Temperature | Salinité | Si(OH)4 | NH4+ | NO2− | NO3− | PO43− | N:P | Si:P | Si:N | |
Phytoplancton total | ns | ns | 0,572** | ns | ns | 0,463* | ns | ns | 0,537* | ns |
Phyto. potentiellement toxique | ns | ns | ns | 0,704** | ns | ns | ns | 0,510* | ns | ns |
Dinoflagellés | ns | ns | ns | 0,859** | ns | ns | ns | 0,765** | ns | ns |
Diatomées | 0,607** | ns | −0,456* | ns | ns | ns | ns | −0,456* | ns | ns |
Flagellés | ns | ns | 0,704** | ns | ns | ns | ns | ns | 0,635** | 0,443* |
Alexandrium spp. | ns | ns | ns | 0,962** | ns | ns | ns | 0,831** | ns | ns |
Durant toute la période d’échantillonnage, une limitation en Si (Si:N < 1 et Si:P < 16:1 ; Fig. 3b, c) et une limitation en P (N:P > 16:1 ; Fig. 3a) ont été probables, entre autre, en novembre 2007 et septembre 2008 pendant lesquels, Alexandrium a proliféré (Fig. 5). Ces résultats suggèrent que la pullulation des espèces d’Alexandrium est surtout dépendante de l’élément N, plus particulièrement de l’azote ammoniacal. Ceci est en accord avec les observations de Franco et al. [38] qui ont reporté une prolifération d’A. minutum lorsque le rapport N:P > 16:1.
5 Conclusions
Cette présente étude a montré qu’au niveau de la lagune de Bizerte, le genre Alexandrium a été présent sporadiquement durant la période allant de novembre 2007 à février 2009. Cependant, lors de son apparition, le genre a accusé des abondances cellulaires très élevées qui ont dépassé les concentrations du seuil d’alerte (104 cellules L−1) fixées par [35]. Les concentrations maximales d’Alexandrium (jusqu’à 7 × 105 cellules L−1) ont été observées en automne, période des vents violents. Ceci pourrait être expliqué d’une part par la remise en suspension des sédiments contenant des kystes de ce dinoflagellé et d’autre part par la présence de facteurs favorables au développement de ces kystes. L’abondance d’Alexandrium a coïncidé avec des concentrations élevées d’ammonium. Cette abondance a été aussi corrélée positivement avec le rapport N:P ce qui est peu commun dans d’autres milieux aquatiques. Ceci suggère une préférence et une adaptation de ce genre aux concentrations très élevées en ammonium caractérisant le site d’étude.

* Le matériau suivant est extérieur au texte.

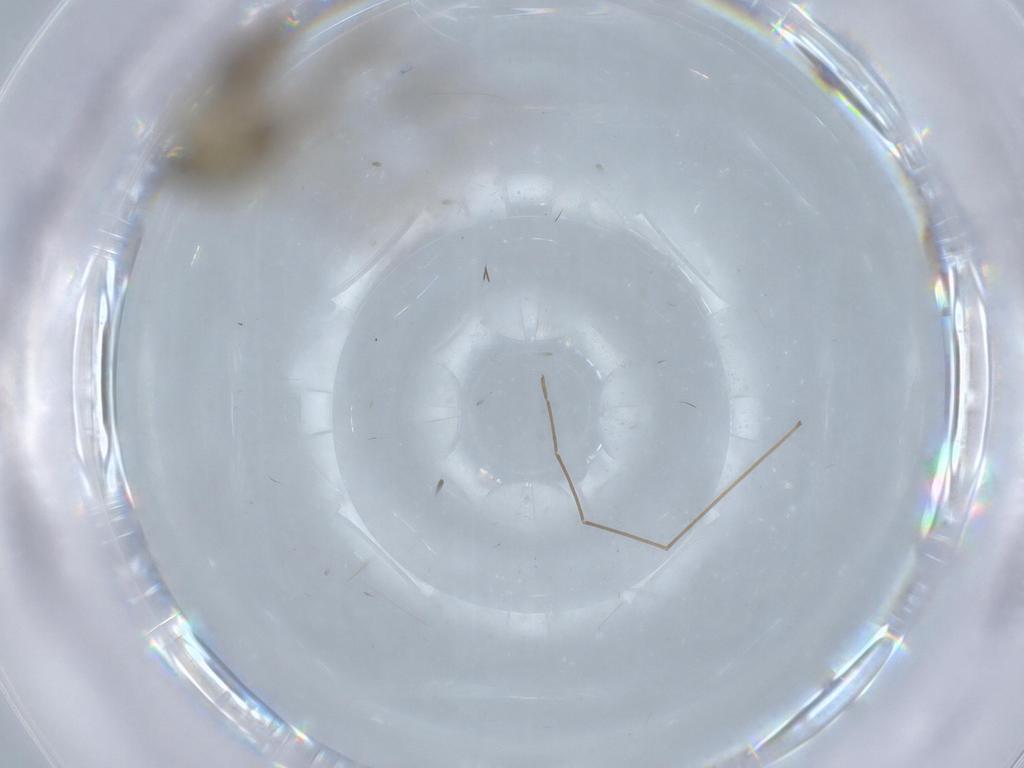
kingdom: Animalia
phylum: Arthropoda
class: Insecta
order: Diptera
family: Chironomidae
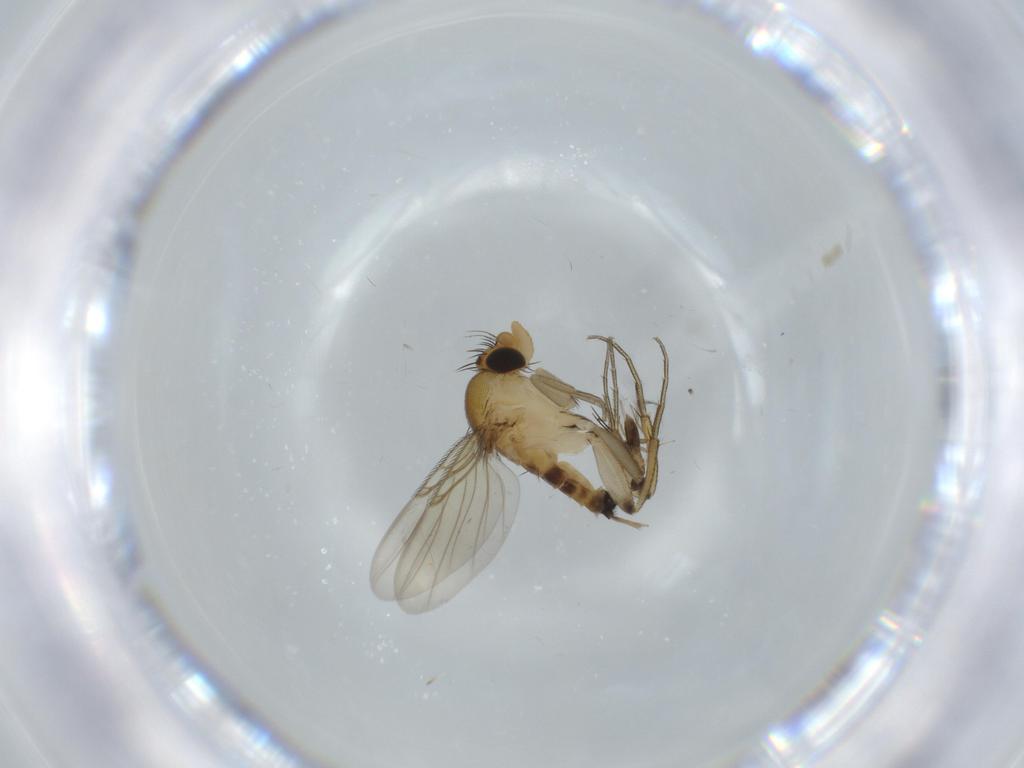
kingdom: Animalia
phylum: Arthropoda
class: Insecta
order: Diptera
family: Phoridae
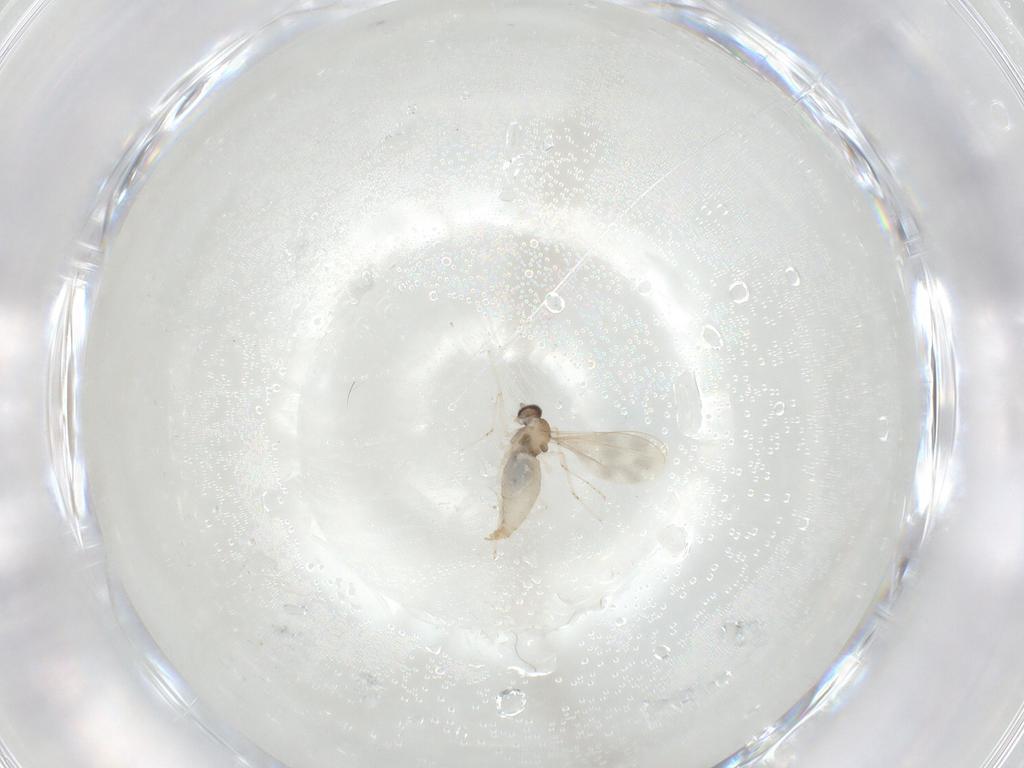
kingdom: Animalia
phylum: Arthropoda
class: Insecta
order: Diptera
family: Cecidomyiidae
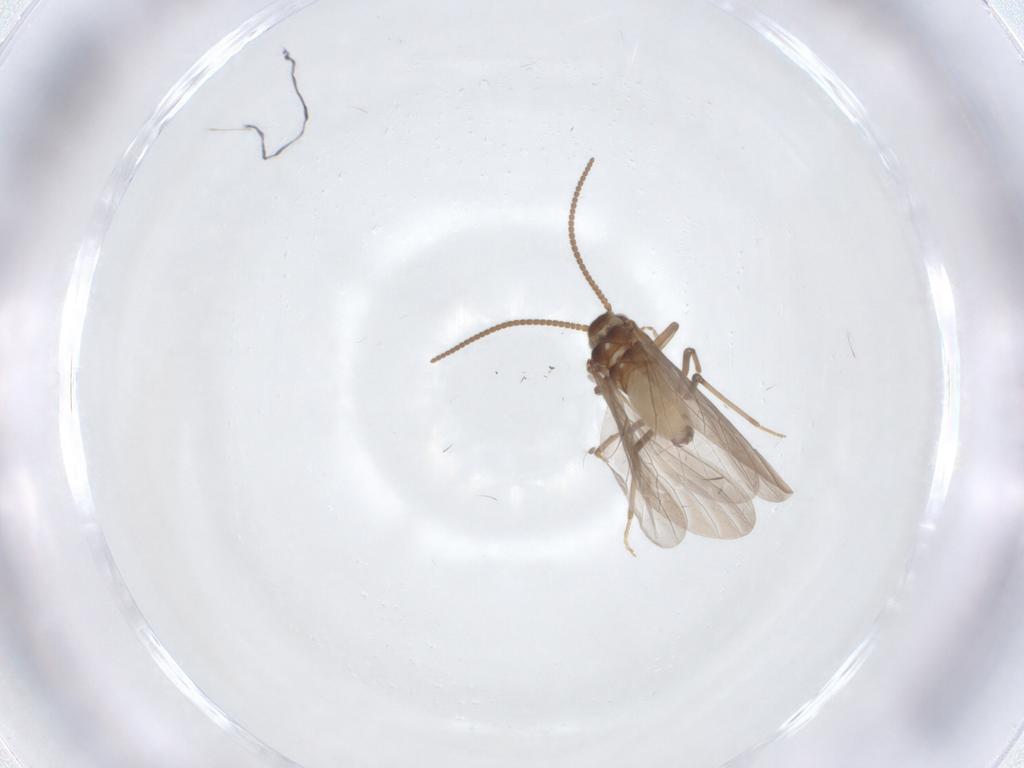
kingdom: Animalia
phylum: Arthropoda
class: Insecta
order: Neuroptera
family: Coniopterygidae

La lagune de Bizerte est une importante zone de production conchylicole. La présence, même sporadique, des espèces d’Alexandrium à des concentrations élevées pourrait constituer un obstacle au développement de l’aquaculture dans la région et un danger aux consommateurs. Une surveillance régulière de ce dinoflagellé dans les eaux de la lagune et de la saxitoxine dans la chair des bivalves s’averre donc nécessaire.
Déclaration d’intérêts
Les auteurs déclarent ne pas avoir de conflits d’intérêts en relation avec cet article.
Remerciements
Nous remercions deux anonymes reviewers pour leurs commentaires utiles.